Barbara believed that if well-educated adults with life experience could work for a year as apprentices with experienced teachers in real classrooms, they could become qualified to teach and had the potential to become great teachers. 45 years and more than one thousand students later the success of UVEI in its many forms, now with a master’s program and principal certification, is a testimony to Barbara’s foresight and hard work.

After serving as the founding director of UVEI, Barbara went on to Dartmouth as a dean during the early years of coeducation. Subsequently she was the head of The Laurel School in Shaker Heights, Ohio and then The Putney School in Putney, Vt. She established a nationally recognized search organization helping both public and independent schools find and select new heads. She also served on the Norwich school board, The Sharon Academy board and on several independent school boards across the country. She spent her career teaching school, teaching school boards, teaching heads of schools, and teaching individuals and friends, insisting on high standards and high expectations for students and teachers alike.

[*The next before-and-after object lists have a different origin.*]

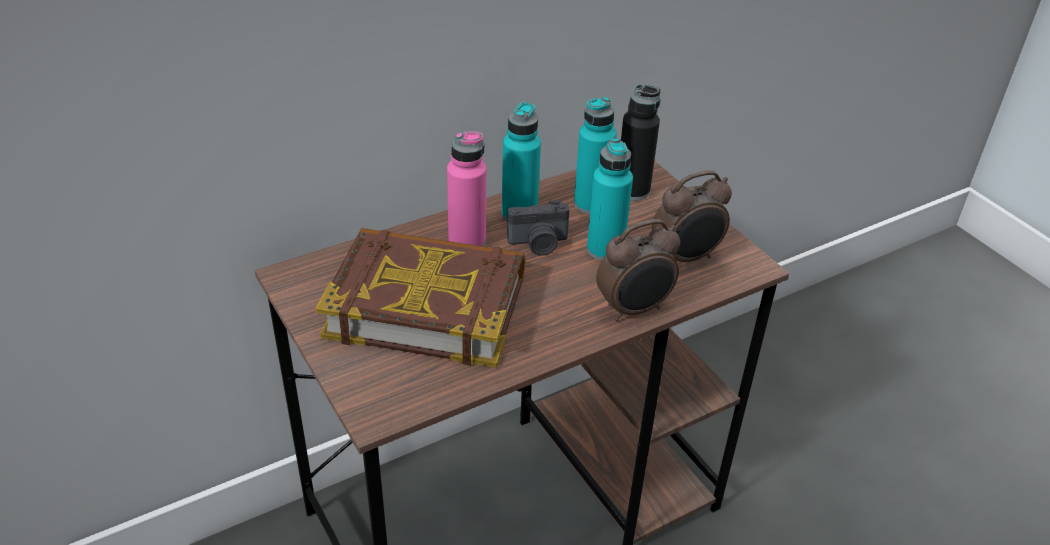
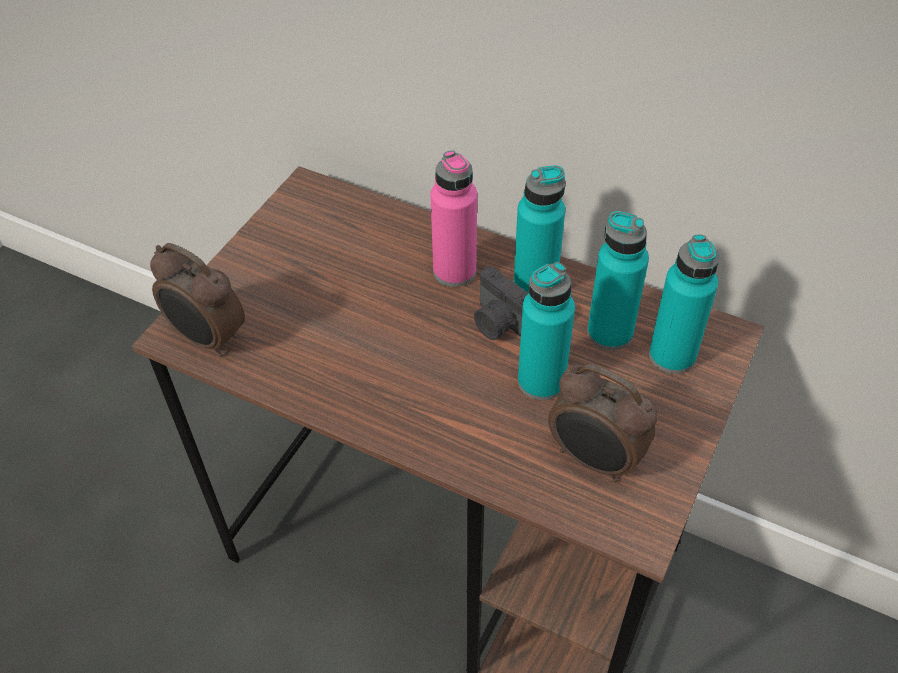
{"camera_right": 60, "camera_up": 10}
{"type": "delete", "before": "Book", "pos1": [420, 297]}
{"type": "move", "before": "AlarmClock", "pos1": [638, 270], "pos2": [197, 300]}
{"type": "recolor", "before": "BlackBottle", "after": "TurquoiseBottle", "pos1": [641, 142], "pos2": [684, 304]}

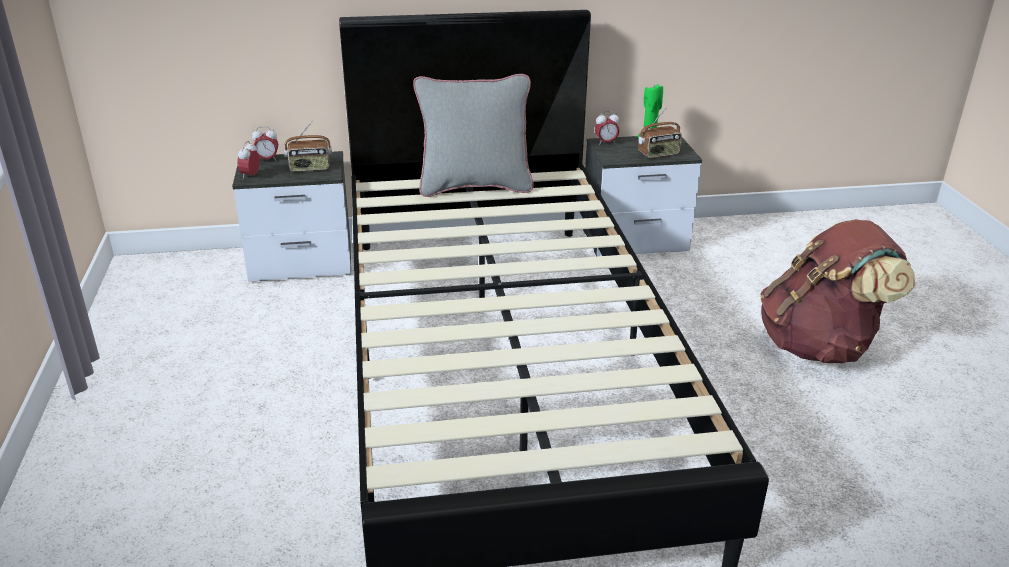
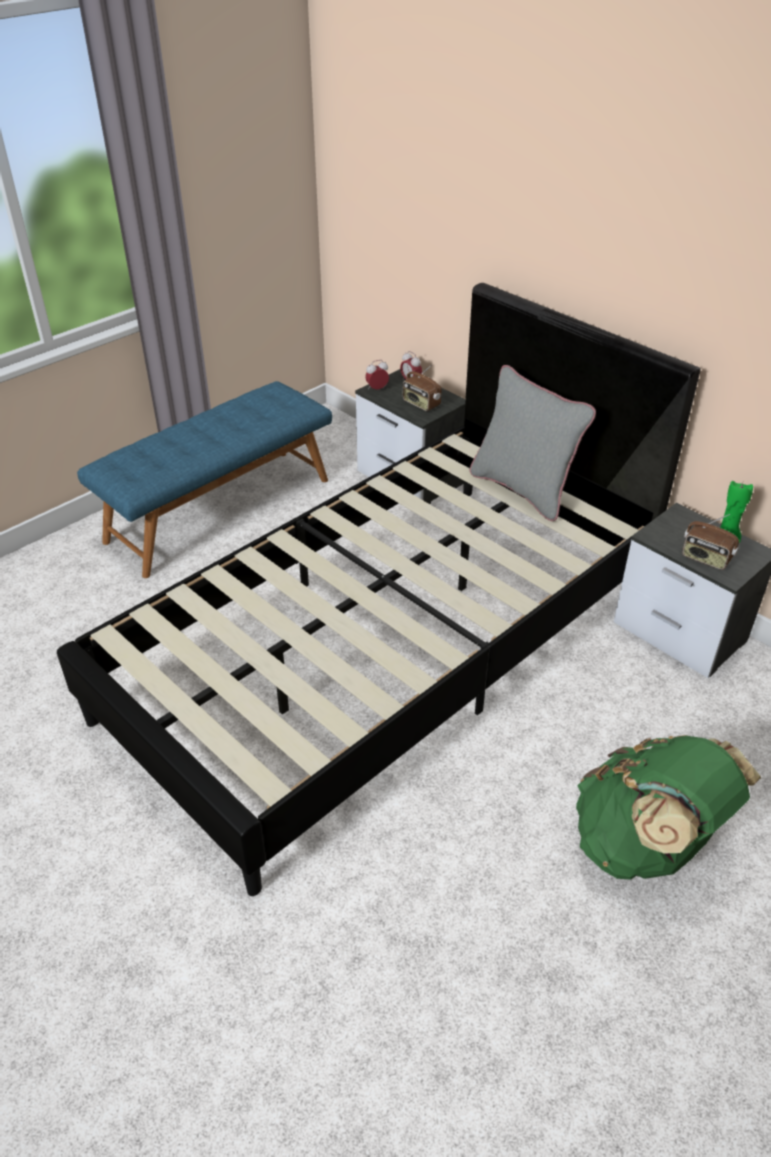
{"camera_right": 55, "camera_up": 10}
{"type": "delete", "before": "AlarmClock", "pos1": [607, 128]}
{"type": "recolor", "before": "BrownBackpack", "after": "GreenBackpack", "pos1": [837, 291], "pos2": [669, 807]}
{"type": "insert", "after": "BlueBench", "pos2": [204, 479]}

Barbara was as much a student as she was a teacher. She was the first recipient of the Master’s of Arts in Liberal Studies at Dartmouth. Ever the lifelong learner, she was an eager student in dozens of OSHER@Dartmouth classes, still reading for classes in the month before she died.

Beyond teaching and learning, Barbara’s greatest passion was Ridgewood Island on Little Sebago Lake in Maine, a family island for more than 100 years. Her father, David, an architect, designed the original structures. Barbara continued the family tradition spending countless hours building cabins, repairing docks, and entertaining family and friends.

Barbara is fondly remembered by her many and diverse friends with whom she regularly visited and communicated until her final days.

Barbara is survived by her daughters and their families Holly and Andrew Cole and granddaughter Devon, Wendy and Brian Pickett and grandson Ivan, and Hilary and Thomas De Carlo.

Contributions in Barbara’s name can be made to: The Putney School c/o Hugh Montgomery; 418 Houghton Brook Road; Putney, VT 05346.

A celebration of Barbara’s life will take place in Barnes Hall at The Putney School. Date to be announced.